What a time it was, to be a Detroit sports fan in triple-title 1936

June 03, 2019, 1:11 PM


Hammerin' Hank Greenberg, Tigers first baseman

Sports dynasties come and go, but having three sports dynasties reigning simultaneously as champions of their respective leagues is an honor that is Detroit's alone, and one that has stood since 1936. That's when the Red Wings, Tigers and Lions held the Stanley Cup, World Series and NFL championships. 

In a warmly nostalgic feature that Detroit sports fans should love, The New York Times reports what a special time that was. In the depths of the Depression, it was one moment the entire city could truly enjoy together, even if the banquet was for the swells only:

On Saturday evening, April 18, 1936, limousines chauffeuring a parade of stars arrived at the majestic Masonic Temple. There were Tigers, Lions and Red Wings aplenty, as well as the boxer Joe Louis, the boat racer Gar Wood, the Olympians Eddie Tolan and Dick Degener, the golfer Walter Hagen and dozens of other conquering athletic heroes.

That would have been something to see. April 18 had been designated "Champions Day," by order of Gov. Frank Fitzgerald. The Times notes:

While sports as a salve for societal problems is surely overstated, Detroit’s teams provided a needed jolt of optimism and a dose of escapism.

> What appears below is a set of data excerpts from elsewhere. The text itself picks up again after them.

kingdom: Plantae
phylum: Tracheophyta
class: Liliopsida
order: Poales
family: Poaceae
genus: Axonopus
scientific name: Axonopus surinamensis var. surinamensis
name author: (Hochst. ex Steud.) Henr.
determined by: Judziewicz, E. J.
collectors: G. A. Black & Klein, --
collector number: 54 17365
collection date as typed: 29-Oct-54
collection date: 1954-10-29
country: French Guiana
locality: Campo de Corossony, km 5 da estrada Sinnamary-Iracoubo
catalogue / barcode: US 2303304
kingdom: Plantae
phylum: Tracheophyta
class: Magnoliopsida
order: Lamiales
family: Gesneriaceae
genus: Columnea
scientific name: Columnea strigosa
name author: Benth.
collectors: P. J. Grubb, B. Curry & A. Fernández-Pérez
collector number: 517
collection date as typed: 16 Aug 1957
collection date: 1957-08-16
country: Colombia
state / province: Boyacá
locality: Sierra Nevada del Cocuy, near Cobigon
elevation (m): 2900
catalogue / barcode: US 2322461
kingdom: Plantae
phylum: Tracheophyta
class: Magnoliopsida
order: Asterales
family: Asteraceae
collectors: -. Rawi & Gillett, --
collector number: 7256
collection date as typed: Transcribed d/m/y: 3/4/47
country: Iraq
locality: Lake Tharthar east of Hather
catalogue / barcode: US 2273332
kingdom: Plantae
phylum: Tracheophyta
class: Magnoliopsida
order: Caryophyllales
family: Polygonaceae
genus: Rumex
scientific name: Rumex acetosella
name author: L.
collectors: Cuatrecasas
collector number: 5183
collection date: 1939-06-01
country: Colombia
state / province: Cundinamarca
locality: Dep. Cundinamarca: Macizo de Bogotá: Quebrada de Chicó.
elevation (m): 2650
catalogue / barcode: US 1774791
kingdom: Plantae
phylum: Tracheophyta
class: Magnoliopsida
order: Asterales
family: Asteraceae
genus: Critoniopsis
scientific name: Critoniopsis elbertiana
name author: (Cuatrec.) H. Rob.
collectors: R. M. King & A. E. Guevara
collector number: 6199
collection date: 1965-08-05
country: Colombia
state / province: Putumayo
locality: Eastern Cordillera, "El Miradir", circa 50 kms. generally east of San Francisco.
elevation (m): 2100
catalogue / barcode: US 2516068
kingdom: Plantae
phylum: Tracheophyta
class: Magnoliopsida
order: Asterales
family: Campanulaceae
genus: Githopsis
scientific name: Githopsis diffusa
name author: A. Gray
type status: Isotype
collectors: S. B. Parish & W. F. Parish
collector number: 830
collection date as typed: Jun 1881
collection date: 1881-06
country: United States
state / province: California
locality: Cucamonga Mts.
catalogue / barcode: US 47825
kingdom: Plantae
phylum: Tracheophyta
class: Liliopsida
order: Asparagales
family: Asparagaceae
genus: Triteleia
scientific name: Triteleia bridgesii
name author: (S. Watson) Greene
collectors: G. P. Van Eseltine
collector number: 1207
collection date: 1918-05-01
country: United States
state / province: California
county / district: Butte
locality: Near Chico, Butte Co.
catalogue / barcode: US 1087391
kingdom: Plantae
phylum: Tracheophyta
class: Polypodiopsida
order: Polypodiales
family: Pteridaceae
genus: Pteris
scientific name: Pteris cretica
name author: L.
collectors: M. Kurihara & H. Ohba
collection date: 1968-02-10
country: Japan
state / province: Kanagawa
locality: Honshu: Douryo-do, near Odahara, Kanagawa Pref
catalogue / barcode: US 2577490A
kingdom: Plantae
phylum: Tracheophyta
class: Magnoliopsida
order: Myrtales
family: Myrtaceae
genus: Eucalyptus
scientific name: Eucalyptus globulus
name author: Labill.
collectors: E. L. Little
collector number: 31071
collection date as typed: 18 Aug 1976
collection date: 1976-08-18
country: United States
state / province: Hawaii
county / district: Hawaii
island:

It helped that instead of the usual bunch of millionaires with an eye to the next trade, Detroit's teams had some real, shall we say, individuals in the lineup. Here were the Tigers:

The baseball team featured a Hollywood-worthy cast: a talisman-worshiping son of a onetime trapeze artist; a bench warmer who subsisted on bananas and doughnuts; and a 155-pound pitcher named for both a founding father and a Confederate president — Thomas Jefferson Davis Bridges. They were sons of miners, doctors and tobacco farmers, and they came from Dixie, Jersey, Texas and Michigan, from privilege and poverty. College fraternity brothers, elementary school dropouts and even a raised-by-the-streets orphan, they were whiskey guzzlers and teetotalers. Most smoked. Some liked to brawl, and some kept to themselves. Among them were Methodists, Baptists, Catholics, Lutherans, a Quaker, a Jew, and possibly an atheist or two.

("Thomas Jefferson Davis Bridges" -- now there's a hipster tattoo.)

Bud Shaver, a Detroit Times columnist, observed, “A citizen of Rome, howling for Caesar when Julius was fighting at his best weight, couldn’t feel a fiercer pride in his hometown.”

It's a great read, capturing a city that was only temporarily knocked down after the boom times of the 1920s. 

And what's the reason for running such a story now? Because for the first time since 1936, a city is threatening to join Detroit on the top of that particular mountain -- Boston.